Of all the money e’er I had,
I spent it in good company.
And all the harm I’ve ever done,
Alas! It was to none but me.
And all I’ve done for want of wit
To mem’ry now I can’t recall,
So fill to me the parting glass
Good night and joy be with you all.
How they had fought each other, these two immigrant tribes, for a place to put their feet. The Irish in Dogtown, the Italians on Federal Hill, toeholds carved out of grudging New England granite. The old Yankees hated the slick micks and greasy guineas, the bogtrotters and dagos who came to ruin their pristine Protestant city with their Catholic saints and their candles, bleeding effigies and incense-swinging priests. Their smelly food and smellier bodies, their incontinent breeding.
First it was the Irish, back around the Civil War, who filled the tenements outside the slaughter yards that teemed with packs of feral mutts prowling for offal and giving the neighborhood its name, Dogtown. The men worked the slaughterhouses, the quarries, the tool factories, making fortunes for the old Yankee families, then marched off to die in the war, and those who came back came back determined to claim a piece of the city.

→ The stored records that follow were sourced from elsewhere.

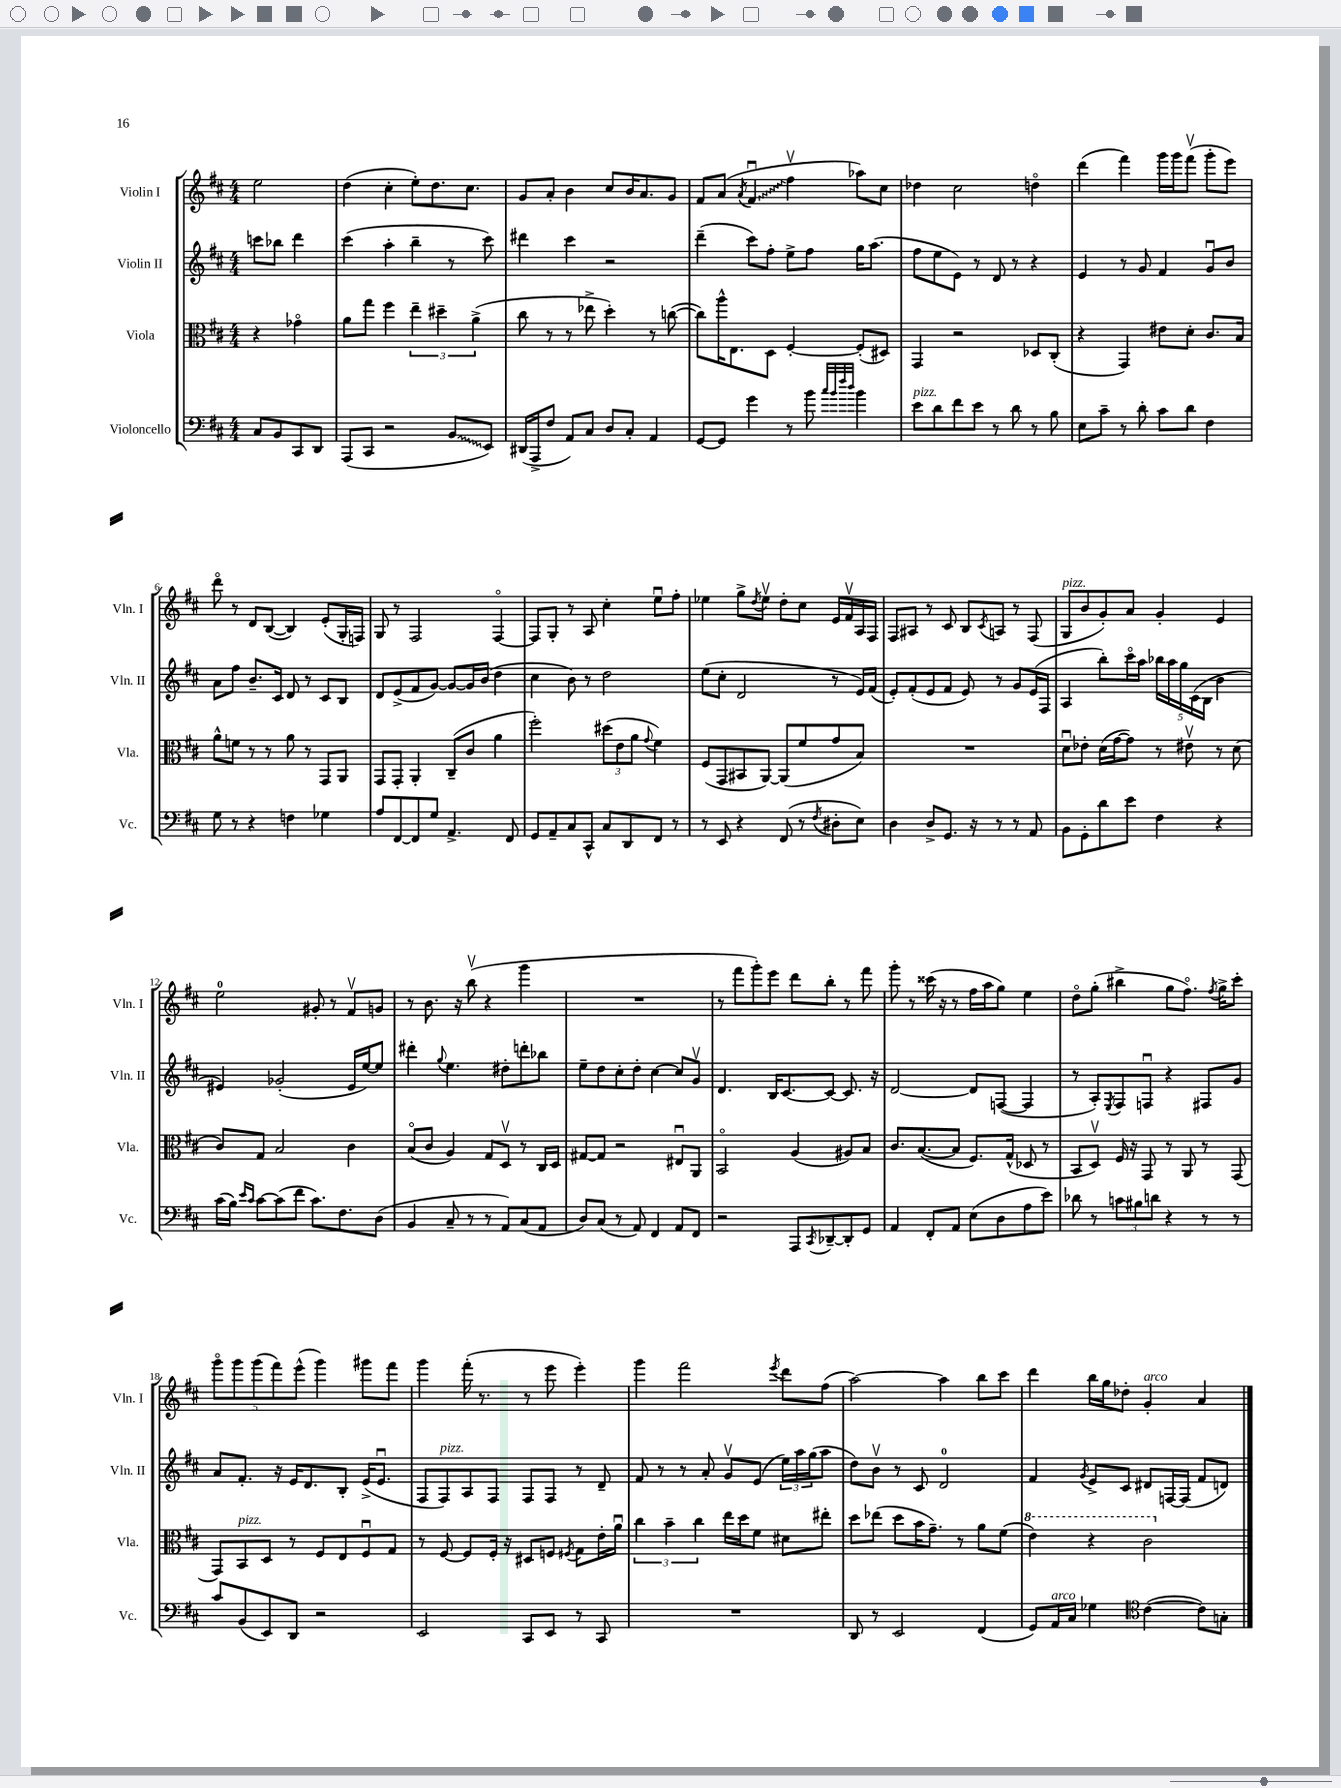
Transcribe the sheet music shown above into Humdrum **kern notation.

**kern	**kern	**kern	**kern
*staff4	*staff3	*staff2	*staff1
*clefF4	*clefC3	*clefG2	*clefG2
*k[f#c#]	*k[f#c#]	*k[f#c#]	*k[f#c#]
*M4/4	*M4/4	*M4/4	*M4/4
8C#	4r	8ccc	2ee
8BB	.	8bb-	.
8CC#	4g-o	4ddd	.
8DD	.	.	.
=	=	=	=
(8AAA	8a	(4ccc#	(4dd
8CC#	8gg	.	.
2r	4ff#	4aa'	4cc#'
.	6ee~	4bb~	8ee')
.	.	.	8.dd
.	6dd#~	.	.
8BB	.	8r	.
.	.	.	8.cc#
.	(6a^	.	.
8EE)	.	8ccc#)	.
=	=	=	=
(16DD#	8cc#	4ddd#	8g
16AAA^	.	.	.
8F#	8r	.	8a'
8AA)	8r	4ccc#	4b
8C#	8ee-^	.	.
8D	4dd')	2r	8cc#
8C#'	.	.	16b
.	.	.	8.a
4AA	8r	.	.
.	([8cc	.	8g
=	=	=	=
[8GG	8cc])	(4ddd~	8f#
8GG]	16aa^^	.	(8a
.	8.E	.	.
.	.	.	8qa
4g	.	8ccc#)	4f#u
.	8D	8ff#'	.
8r	[4F#'	8ee^	4ff#v
8b	.	8ff#	.
32qqcc#	.	.	.
32qqb	.	.	.
32qqff#	.	.	.
32qqdd	.	.	.
4b	(8F#']	16gg	8aa-)
.	.	(8.aa	.
.	8D#)	.	8cc#
=	=	=	=
8e	4GG	8ff#	4dd-
8d	.	8ee	.
8f#	2r	8e)	2cc#
8e	.	8r	.
8r	.	8d	.
8d	.	8r	.
8r	8D-	4r	4ddo
8B	(8C#'	.	.
=	=	=	=
8E	4r	4e	(4ddd
8c#~	.	.	.
8r	4GG)	8r	4fff#)
8d'	.	8g	.
8c#	8e#	4f#	16ggg
.	.	.	16ggg
8d	8d'	.	(8fff#v
4F#	8.c#	8gu	8ggg'
.	.	8b	8eee)
.	16B	.	.
=	=	=	=
8G	8a^^	8a	8dddo
8r	8f	8ff#	8r
4r	8r	8.b~	8d
.	8r	.	([8B
.	.	16c#	.
4F	8a	8d	4B])
.	8r	8r	.
4G-	8GG	8c#	(8e'
.	8AA	8B	16G'
.	.	.	16F)
=	=	=	=
8A	8GG	8d	8G
[8FF#	8GG'	(8e^	8r
8FF#]	4AA'	8f#	2F#
8G	.	[8g)	.
4.AA^	(8C#~	8g_	.
.	8c#	16g]	.
.	.	(16b	.
.	4a	4dd	[4F#o
8FF#	.	.	.
=	=	=	=
8GG	2ff#')	4cc#	8F#]
8AA~	.	.	8G'
8C#	.	8b)	8r
8CC#^^	.	8r	8A
8C#	(12dd#	2dd	4cc#'
.	12e	.	.
8DD	.	.	.
.	12a	.	.
.	8qqg	.	.
8FF#	4f#)	.	8eeu
8r	.	.	8ff#'
=	=	=	=
8r	(8F#	(8ee	4ee-
8EE	8GG	8cc#'	.
4r	8BB#	2d	8gg^
.	.	.	8qdd
.	[8AA)	.	8ee-v
(8FF#	(8AA]	.	8dd'
8r	8f#	.	8cc#
8qF#	.	.	.
8D#'	8g	8r	16e
.	.	.	16f#v
8E)	8B)	16e)	16A
.	.	(16f#	16F#
=	=	=	=
4D	1r	8e')	8F#
.	.	(8f#'	8A#
8D^	.	8e	8r
8.GG	.	8f#	8c#
.	.	8e)	8B
16r	.	.	.
.	.	.	8qc#
8r	.	8r	8A
8r	.	8g	8r
8AA	.	(16e	(8F#
.	.	16F#	.
=	=	=	=
8BB	8du	4A	8G
8GG'	8e-'	.	8b
8d	(16d	8bb')	8g')
.	[16g	.	.
8e	8g])	16ccc#o	8a
.	.	16aa	.
4F#	8r	20bb-	4g'
.	.	20aa	.
.	.	20gg	.
.	8e#v	.	.
.	.	(20c#	.
.	.	20B	.
4r	8r	4b	4e
.	(8d	.	.
=	=	=	=
(16c#	8c#)	4e#)	2ee
16B)	.	.	.
16qqe	.	.	.
16qqc#	.	.	.
[8c#	8G	.	.
(8c#]	2B	(2g-'	.
8f#	.	.	.
8.c#)	.	.	8g#'
.	.	.	8r
8.F#	.	.	.
.	4c#	16e#	8f#v
.	.	[16ee)	.
(8D	.	8ee]	8g
=	=	=	=
4BB	(8Bo	4ddd#'	8r
.	8c#	.	8.b
.	.	8qqgg	.
8C#~	4A)	4.ee	.
.	.	.	16r
8r	.	.	(8bbv
8r	8G	.	4r
8AA)	8Dv	8dd#'	.
(8C#	8r	8ddd'	4ggg
8AA	16C#	8bb-	.
.	16D	.	.
=	=	=	=
8D)	[8G#	8ee~	1r
(8C#	8G#]	8dd	.
8r	2r	8cc#'	.
8AA)	.	8dd'	.
4FF#	.	[4cc#	.
8AA	8E#u	8cc#]	.
8FF#	8AA	8gv	.
=	=	=	=
2r	2BBo	4.d	8r
.	.	.	8fff#
.	.	.	8ggg')
.	.	16B	8eee
.	.	[8.c#	.
8AAA	(4A	.	8ddd
8qCC#	.	.	.
[8DD-~	.	8c#_	8bb'
8DD-']	8A#)	8.c#]	8r
8GG	8B	.	8fff#
.	.	16r	.
=	=	=	=
4AA	8.c#	[2d	8ggg'
.	.	.	8r
.	([8.B	.	.
8FF#'	.	.	(16ccc##
.	.	.	16r
8AA	8B]	.	8r
(8E	8.F#)	8d]	16ff#
.	.	.	16aa
8D	.	([8F	8gg)
.	(16G^^	.	.
8A	8D-	4F]	4ee
8e)	8r	.	.
=	=	=	=
8d-	8BB	8r	8ddo
8r	8Dv)	8A')	(8gg'
.	.	8qE	.
12c	16F#	8F#	4bb#^
.	16r	.	.
12B#	.	.	.
.	8GG	8Fu	.
12d	.	.	.
4r	8r	4r	8gg
.	8AA	.	8.ff#o)
8r	8r	8F#	.
.	.	.	8qff#
.	.	.	16gg^
8r	(8GG	8g	8ccc#'
=	=	=	=
8c#	8GG)	8a	10gggo
.	.	.	10ggg
(8BB	8BB	8.f#'	.
.	.	.	(10ggg
8EE)	8D	.	.
.	.	.	10fff#)
.	.	16r	.
8DD	8r	16e	.
.	.	.	(10eee^^
.	.	8.d	.
2r	8F#	.	4ggg)
.	8E	8B'	.
.	8F#u	(16e^	8ggg#
.	.	8.eu	.
.	8G	.	8fff#
=	=	=	=
2EE	8r	8F#	4ggg
.	[8F#	8F#)	.
.	8F#]	8A	(16fff#'
.	.	.	8.r
.	16F#'	8F#	.
.	16r	.	.
8CC#	8D#	8F#	8r
8EE	8F	8F#	8eee
.	8qF#	.	.
8r	8G	8r	4eee')
8CC#	16e'	8d~	.
.	16au	.	.
=	=	=	=
1r	6cc#	8f#	4ggg
.	.	8r	.
.	6b~	.	.
.	.	8r	2fff#
.	6cc#	.	.
.	.	8a'	.
.	16ee	8gv	.
.	16dd	.	.
.	8f#	(8e	.
.	.	.	8qeee
.	8d#	24ee)	8ddd
.	.	24aa	.
.	.	(24gg	.
.	8ee#'	8aa	(8ff#
=	=	=	=
8DD	8dd	8dd)	[2aa)
8r	(8ee-	8bv	.
2EE	8dd	8r	.
.	16b	8c#	.
.	8.g~)	.	.
.	.	2d	4aa]
.	8r	.	.
(4FF#	8a	.	8bb
.	(8f#	.	8ccc#
=	=	=	=
8GG)	4ee)	4f#	4ddd
16AA	.	.	.
16C#	.	.	.
.	.	8qg	.
4G-	4r	8e^	16bb
.	.	.	16gg
.	.	8c#	8dd-'
*clefC4	*	*	*
([4c#	2cc#	8d#	4g'
.	.	[16F	.
.	.	(16F]	.
8c#])	.	8f#	4a
8G'	.	8d)	.
==	==	==	==
*-	*-	*-	*-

They came out of Dogtown and took the firehouses and the police precincts, then they organized the wards and voted themselves into political, if not economic, power, satisfied to run the city if they couldn’t own it.
Around the turn of the century the Italians came, from Naples or somewhere in Mezzogiorno, and fought the Irish. Two sets of slaves battling each other for the crumbs off the master’s plate until they finally figured out that together they had the numbers to take the whole table. They carved the city up like a roast beef, but were smart enough to leave the old Yankees sufficient slices to keep them fat and happy.
Oh, all the comrades e’er I had,
They’re sorry for my going away,
And all the sweethearts e’er I had,
They’d wish me one more day to stay.
But since it falls unto my lot
That I should rise and you should not,
I gently rise and softly call,
Good night and joy be with you all.
One night at the clambake, Danny saw Pasco Ferri reach out and touch Marty’s hand, and they both started laughing. Sitting there, full of food and wine, wrapped in the warmth of their friends and families, their children and grandchildren, they just laughed. And Danny wondered about the things they had seen, the things they had done to share that clambake on the beach.
Pasco seemed to see the question in Danny’s eyes, and, unbidden, said, “We didn’t outfight the old Yankees . . .” He paused to make sure that the children were in bed and the women were in the house and then continued, “We outloved them. We took our women to bed and made babies.”
It was true; what had made them poor—small houses crowded with hungry mouths—had made them rich. What had ostensibly made them weak had made them powerful.
Looking at him now, it makes Danny sad. Liam interrupts his reverie. “What’s she doing with that little greaseball?”
Danny doesn’t have to ask who he’s talking about. He’s looking across the fire at Pam, who’s leaning against Paulie. Even with the hood of a sweatshirt covering most of her hair, she looks beautiful in the firelight.
“Leave it alone.”
“I’ll leave it alone,” Liam says.
Marty finishes his song.
If I had money enough to spend
And leisure time to sit awhile,
There is a fair maid in this town
That sorely has my heart beguiled.
Her rosy cheeks and ruby lips,
I own she has my heart in thrall,
Then fill to me the parting glass,
Good night and joy be with you all.
It gets quiet then. Mary and some of the women start picking things up and bringing them back into the house and other people just sit and look into the fire or start drifting off.